To facilitate greater visibility of tree changes through readable source control diffs.
And optimize the installation process by allowing npm to skip repeated metadata resolutions for previously-installed packages.
I have not yet experienced a need for any of those benefits, but I have felt some pain of merge conflicts with the package-lock.json in the past. And I worry about Parker's comment too since this project is meant to be cross-platform.
So I get it... it's supposed to be helpful, but I'm worried that it isn't actually helpful. Is the cure worse than the disease? Would anyone on our project benefit from those things?
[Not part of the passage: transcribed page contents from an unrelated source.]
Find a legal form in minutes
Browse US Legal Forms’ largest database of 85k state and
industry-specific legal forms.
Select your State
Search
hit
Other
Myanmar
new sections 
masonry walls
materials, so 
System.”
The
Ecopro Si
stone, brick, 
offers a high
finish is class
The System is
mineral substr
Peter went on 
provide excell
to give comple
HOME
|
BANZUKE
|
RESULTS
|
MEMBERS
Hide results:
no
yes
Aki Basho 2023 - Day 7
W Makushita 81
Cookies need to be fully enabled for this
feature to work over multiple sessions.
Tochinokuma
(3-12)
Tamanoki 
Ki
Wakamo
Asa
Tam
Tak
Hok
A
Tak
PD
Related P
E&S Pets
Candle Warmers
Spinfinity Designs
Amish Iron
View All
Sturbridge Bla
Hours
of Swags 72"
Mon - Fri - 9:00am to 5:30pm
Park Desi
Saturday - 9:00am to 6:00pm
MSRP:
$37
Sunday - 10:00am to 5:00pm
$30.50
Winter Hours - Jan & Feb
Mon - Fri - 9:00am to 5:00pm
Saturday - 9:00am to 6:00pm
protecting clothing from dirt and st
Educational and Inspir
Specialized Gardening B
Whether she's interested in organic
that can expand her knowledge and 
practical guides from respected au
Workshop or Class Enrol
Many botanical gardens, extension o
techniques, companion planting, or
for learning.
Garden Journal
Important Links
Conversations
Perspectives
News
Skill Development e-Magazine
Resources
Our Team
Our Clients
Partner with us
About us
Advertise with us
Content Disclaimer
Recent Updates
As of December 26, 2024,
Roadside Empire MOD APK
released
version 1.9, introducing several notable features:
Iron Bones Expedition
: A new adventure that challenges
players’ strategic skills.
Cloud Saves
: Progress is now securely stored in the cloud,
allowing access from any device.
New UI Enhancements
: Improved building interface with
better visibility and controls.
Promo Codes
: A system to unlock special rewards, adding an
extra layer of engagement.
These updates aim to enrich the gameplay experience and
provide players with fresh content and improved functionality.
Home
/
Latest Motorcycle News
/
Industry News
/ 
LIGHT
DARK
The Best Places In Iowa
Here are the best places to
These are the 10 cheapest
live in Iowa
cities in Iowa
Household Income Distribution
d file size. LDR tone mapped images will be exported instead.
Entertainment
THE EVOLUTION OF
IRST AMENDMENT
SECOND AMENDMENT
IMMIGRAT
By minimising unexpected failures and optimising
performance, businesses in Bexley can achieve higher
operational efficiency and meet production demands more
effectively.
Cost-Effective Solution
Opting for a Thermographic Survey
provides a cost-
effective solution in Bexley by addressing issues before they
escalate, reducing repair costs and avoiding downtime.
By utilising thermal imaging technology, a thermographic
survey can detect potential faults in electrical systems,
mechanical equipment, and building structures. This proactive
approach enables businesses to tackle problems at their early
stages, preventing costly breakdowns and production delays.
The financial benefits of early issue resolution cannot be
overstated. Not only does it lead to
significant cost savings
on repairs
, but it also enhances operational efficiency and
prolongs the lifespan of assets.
The medium post illustrates a more clear benefit:
We both have express, but we have two different versions. Theoretically, they should still be compatible, but maybe that bugfix affected functionality that we are using, and our application would produce different results when run with express version 4.15.4 compared to 4.15.5.
But again, is this problem real or just theoretical in our case? Does it impact the mob-timer negatively in practice? Will that pain be worse than the pain of keeping the file?
I guess I'm hoping for more data / anecdotes on the pros and cons before picking one over the other.
Also, know that I'm intentionally going "devil's advocate" in playing the anti-authority card here. It's just because my experience has been mostly hearing people complain about the lock file. But I've never heard anyone say how it benefitted them.
For me it is mostly about deterministic builds, that building the same commit at a later date yields the same result. The package-lock issues you are mentioning are foreign to me but then again I have mostly been using yarn and yarn-lock, cross platform and without issues.
Locking versions is also a way to avoid updating packages when that was not the intent when opening the project to do a change. It makes unintentional package version changes clear. Changing a package version could have big consequences https://github.com/dominictarr/event-stream/issues/116
I do like the idea of being intentional about your package updates. But at best that's only a partial mitigation against bad packages (like the event-stream debacle). We'd have to verify every package first, and then verify each update. Humans are lazy and don't wanna do that.
I sympathize with the deterministic builds thing too, but how often is that actually a problem? And still you aren't 100% there as far as cross-platform determinism, or even that things like an OS update changing the electron behavior. /shrug
Looking at these arguments though, I'm starting to wonder if we should go ahead and commit it, and then see how it goes?
I say commit it
Right. After these discussions (and some others outside of GitHub) I concede this point. So I'm closing this and asking you to check out #26 instead.
The
package-lock.json
file that npm creates kept getting in my way. It needs to either be committed or ignored, and I prefer ignoring it.I know that the file has been controversial in the past, so I'm open to hearing reasons why it should be committed instead.